Forum: Carrara


Subject: Walk Designer with Carrara 7 pro

Magnatude opened this issue on Aug 14, 2009 · 10 posts


CaptainJack1 posted Fri, 14 August 2009 at 8:44 AM

I've had problems with the walk designer because of constraints. With Michael 4, as an example, I have problems with his toes going through the floor. If I turn contraints off, he looks more like a rag doll shot out of a cannon.

What I've had some better luck with is to import the figure into Carrara, and then apply one of the walk designer poses directly to the figure, then tweak it inside Carrara.

One problem with the walk designer that I've had is I've never been able to figure out how to export the motion path. When I use the walk designer, my character always wants to walk in place.

One thing I noticed is that if you move the character from point A to point B in a straight line while his feet are moving, the feet look like they slide a little bit. I studied some video of people moving, and I noticed that the difference is that when people actually walk, the foot on the ground stays still and the body rotates around it. I don't know why that wasn't obvious to me at first, but it made perfect sense after I looked at the videos.

I found a good way to simulate this was to apply the walk cycle to the figure without regard to the sliding, then move the entire figure forward through the timeline along the distance that the figure was to travel. Then, I went back to each place where the figure put his foot down, and determined how many frames the foot was on the ground. Then I calculated the distance the foot was sliding by dividing the distance from the beginning to the end by the number of frames in the walk, multipled by the number of frames the foot was on the ground. Then I went to each frame that was the first the foot was on the ground, set a key frame, then went to the last the foot was on the ground, and moved the figure back the short distance I had calculated. That was tedious, and my brain was screaming at me to learn how to do NLA clips (hadn't learned it at that point), but the walk looked much more realistic.

Oh, if you do that, you'll want a linear tweener for the short slide back; a curved tweener may make it look like he's skipping.

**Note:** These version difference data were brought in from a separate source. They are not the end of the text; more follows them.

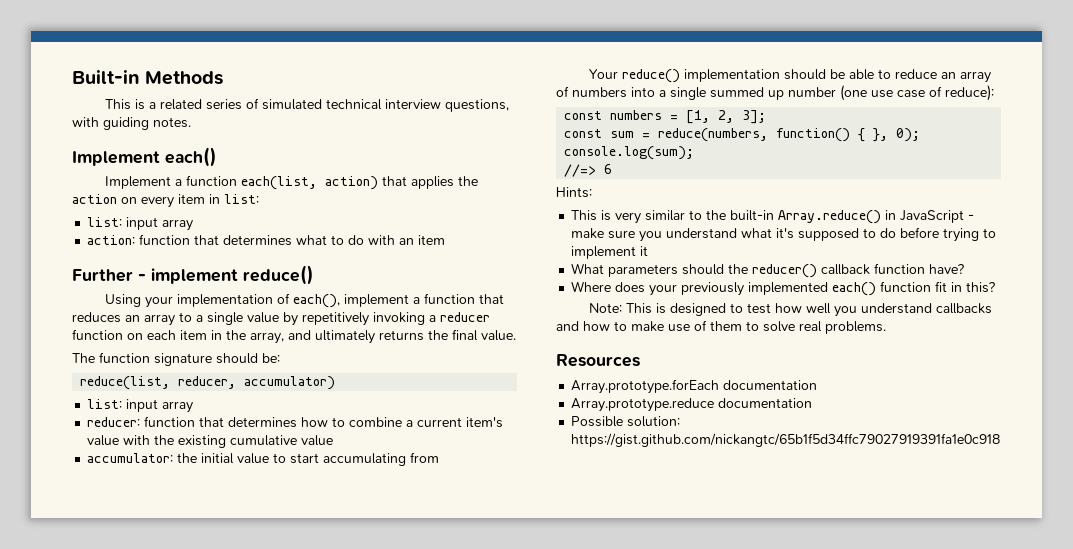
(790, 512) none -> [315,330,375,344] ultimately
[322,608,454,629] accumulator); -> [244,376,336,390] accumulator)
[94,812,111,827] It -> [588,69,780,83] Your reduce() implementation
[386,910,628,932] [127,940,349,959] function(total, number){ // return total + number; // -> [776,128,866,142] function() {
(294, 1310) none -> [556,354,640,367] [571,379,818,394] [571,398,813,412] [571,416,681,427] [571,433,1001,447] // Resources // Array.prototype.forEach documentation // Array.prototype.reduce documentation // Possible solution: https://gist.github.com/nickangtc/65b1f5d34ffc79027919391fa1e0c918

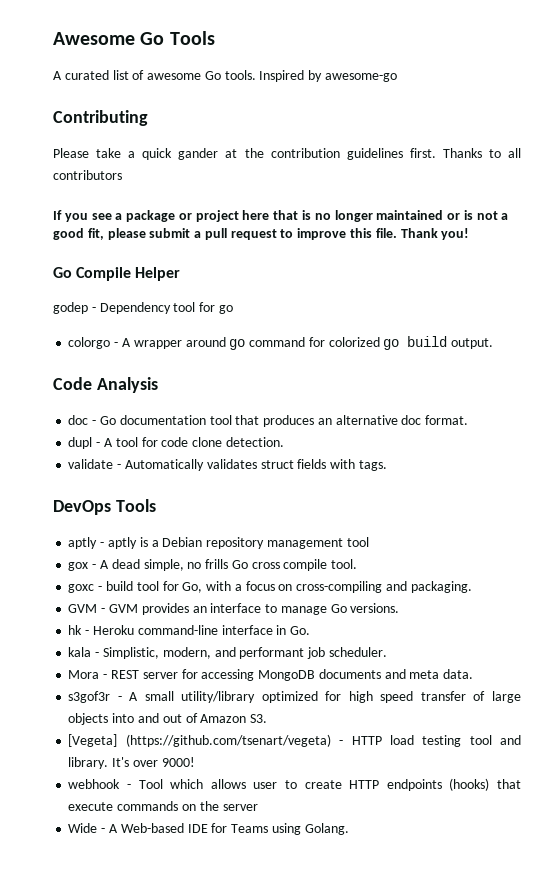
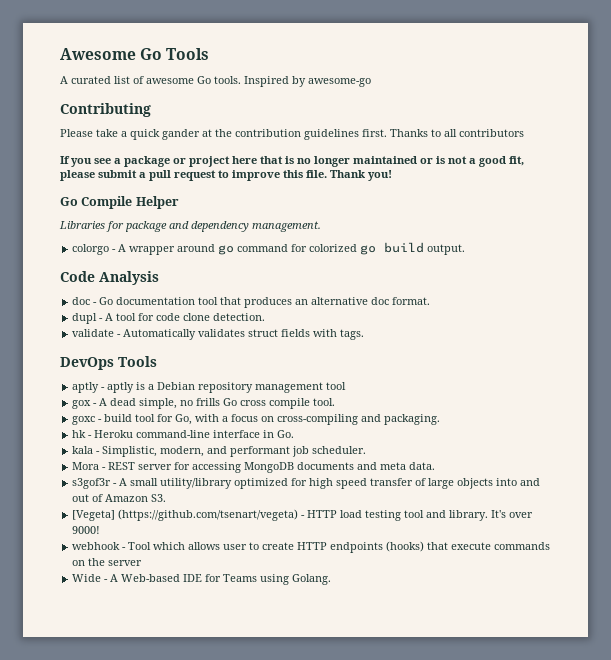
[53,302,233,314] godep - Dependency tool for go -> [59,221,321,232] Libraries for package and dependency management.
[68,603,400,615] // GVM - GVM provides an interface to manage Go versions. -> (441, 419) none

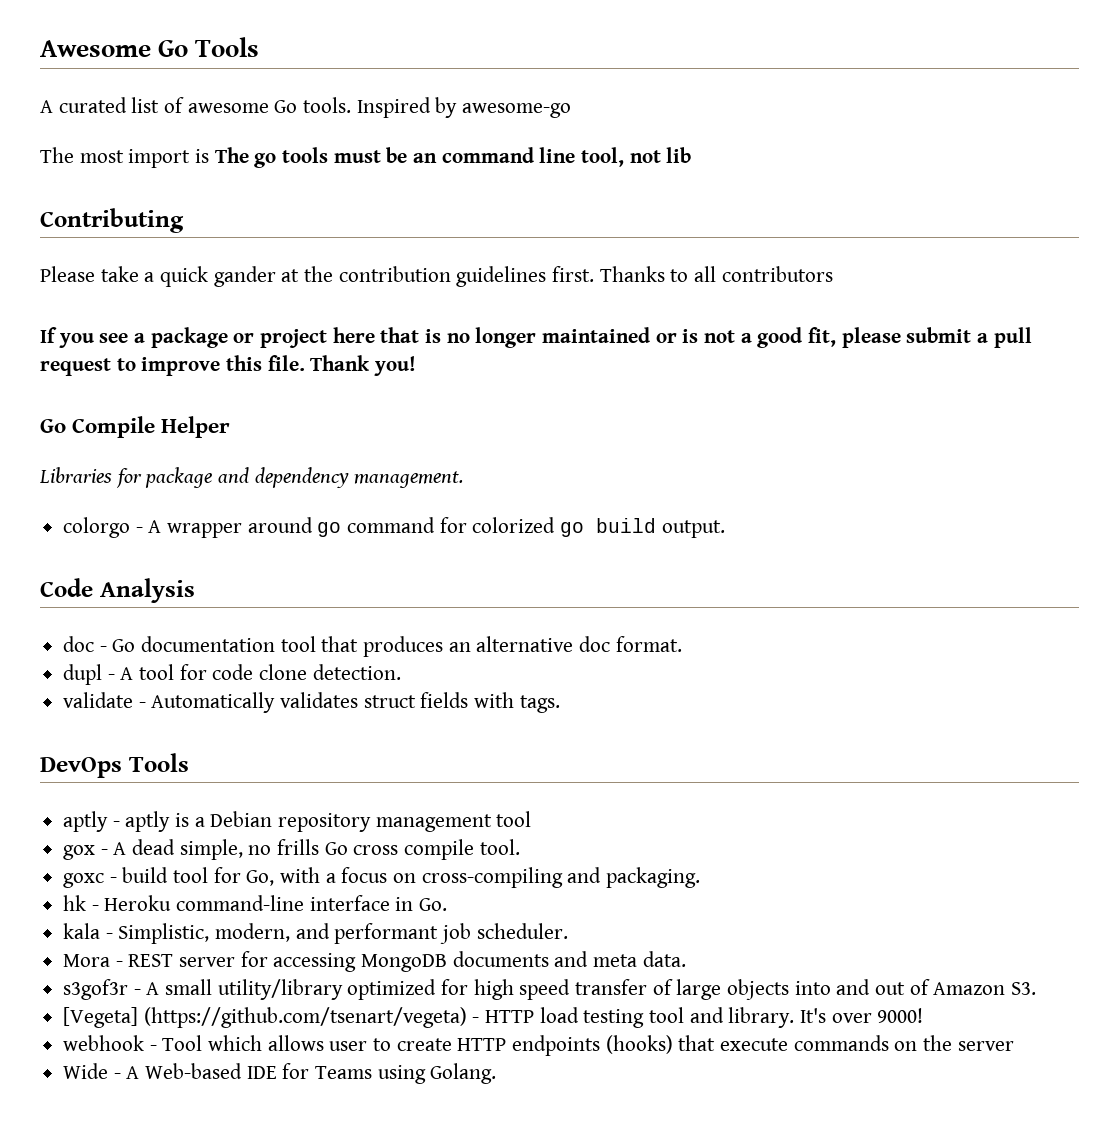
(371, 82) none -> [40,147,692,168] // The most import is The go tools must be an command line tool, not lib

There was one scene I was trying to make where the character runs in from the left, stops, looks around frantically, then turns and walks quickly down an alley. I made a walk cycle in Poser for the run and stop, saved it as a pose, and brought it into the scene. Then I key-framed the look around and the start of the walk down the alley, then I used one of the stock walk designer pose files for the walk down the alley. The walk part didn't need to be all that smooth because he was going off-camera, so I deleted every other key frame to get him to move faster, which worked okay.

I was never happy with the key framing of the frantic look around. I made a video tape of myself acting it out to get a better sense of the timing, but I got distracted and never went back and finished the animation. I'll have to dig that one back out and see what I can do with it.